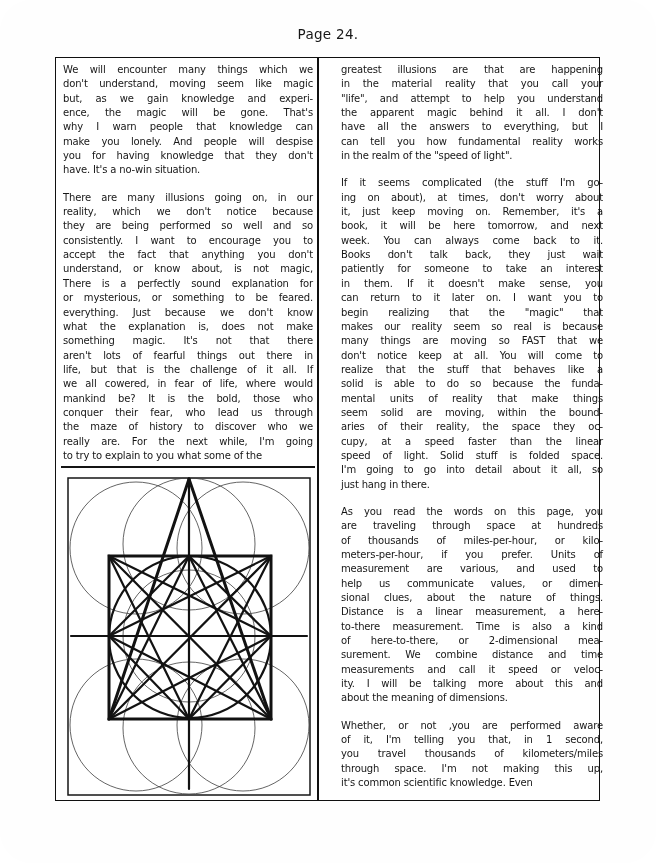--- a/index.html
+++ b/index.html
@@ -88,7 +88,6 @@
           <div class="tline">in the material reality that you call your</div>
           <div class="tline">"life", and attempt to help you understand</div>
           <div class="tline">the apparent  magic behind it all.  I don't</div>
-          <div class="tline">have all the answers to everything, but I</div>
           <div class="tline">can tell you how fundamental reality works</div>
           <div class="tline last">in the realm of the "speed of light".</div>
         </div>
-*-
**About this task**
What lines in the records above include the string "reality"? Copy each one.

**Exercise result**
           <div class="tline">in the material reality that you call your</div>
           <div class="tline">can tell you how fundamental reality works</div>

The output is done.